◆ Exercise objective: From the post on getting a scalar field from a vector field, copy out the text between "(This is the" and "a gradient filter.)", inclusive.

◆ Excerpt to read:
·····

So I would try to "guess" a scalar field so that it's gradient is close to your original vector field (properly transformed). Using your code (I've just added padding and made the field a little larger):

image = ColorConvert[
  ImagePad[Rasterize[\[Infinity], ImageSize -> 80], 10, White], 
  "Grayscale"]
{dx, dy} = 
  Table[ImageAdjust@
    GaussianFilter[image, 
     2 {6, 2}, \[Delta]], {\[Delta], {{1, 0}, {0, 1}}}];
data = Reverse /@ Transpose[2 ImageData /@ {dx, dy} - 1, {3, 2, 1}];

I would "rotate" the vector field:

{dx, dy} = Transpose[data, {2, 3, 1}];
{rdx, rdy} = {{0, 1}, {-1, 0}}.{dx, dy};

and then as a first approximation I would simply accumulate the values:

sum = Accumulate[rdx] + Accumulate /@ rdy;
ListContourPlot[sum\[Transpose], PlotRange -> All]

enter image description here

(This is the tricky part: the "rotated" vector field doesn't actually have to be the gradient of this field, as long as the level lines are close to the lines you're looking for. I have no idea if this is possible for your data, and I doubt that the crude Accumulate approach is optimal. Maybe deconvolution can get better results - at least in signal processing theory, it should be the optimal way to "invert" a gradient filter.)

·····

◆ Recorded information:

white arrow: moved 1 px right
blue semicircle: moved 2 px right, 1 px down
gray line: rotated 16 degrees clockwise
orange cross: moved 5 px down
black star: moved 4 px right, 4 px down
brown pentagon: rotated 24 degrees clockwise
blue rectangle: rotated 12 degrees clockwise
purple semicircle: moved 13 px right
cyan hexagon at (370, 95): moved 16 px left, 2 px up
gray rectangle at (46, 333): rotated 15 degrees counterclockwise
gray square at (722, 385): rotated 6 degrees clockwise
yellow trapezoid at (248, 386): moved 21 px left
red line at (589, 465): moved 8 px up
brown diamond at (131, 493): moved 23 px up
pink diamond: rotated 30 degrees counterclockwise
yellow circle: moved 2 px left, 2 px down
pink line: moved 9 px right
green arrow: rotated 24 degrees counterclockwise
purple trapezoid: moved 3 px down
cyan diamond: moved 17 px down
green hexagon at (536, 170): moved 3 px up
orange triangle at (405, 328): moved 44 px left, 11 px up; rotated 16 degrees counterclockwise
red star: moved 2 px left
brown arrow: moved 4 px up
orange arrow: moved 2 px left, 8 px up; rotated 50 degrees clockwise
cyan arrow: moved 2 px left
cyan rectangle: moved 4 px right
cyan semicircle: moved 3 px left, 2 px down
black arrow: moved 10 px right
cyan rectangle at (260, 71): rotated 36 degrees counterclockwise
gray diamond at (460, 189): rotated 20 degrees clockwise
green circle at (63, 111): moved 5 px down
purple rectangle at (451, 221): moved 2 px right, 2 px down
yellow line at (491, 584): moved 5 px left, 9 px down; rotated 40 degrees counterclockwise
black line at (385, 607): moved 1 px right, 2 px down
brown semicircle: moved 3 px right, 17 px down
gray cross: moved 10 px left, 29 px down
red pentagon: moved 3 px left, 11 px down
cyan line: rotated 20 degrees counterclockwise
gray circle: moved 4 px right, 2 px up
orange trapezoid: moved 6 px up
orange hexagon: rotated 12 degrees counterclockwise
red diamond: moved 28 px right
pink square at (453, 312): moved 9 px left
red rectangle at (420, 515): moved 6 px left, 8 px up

·····

◆ Output for this task:
(This is the tricky part: the "rotated" vector field doesn't actually have to be the gradient of this field, as long as the level lines are close to the lines you're looking for. I have no idea if this is possible for your data, and I doubt that the crude Accumulate approach is optimal. Maybe deconvolution can get better results - at least in signal processing theory, it should be the optimal way to "invert" a gradient filter.)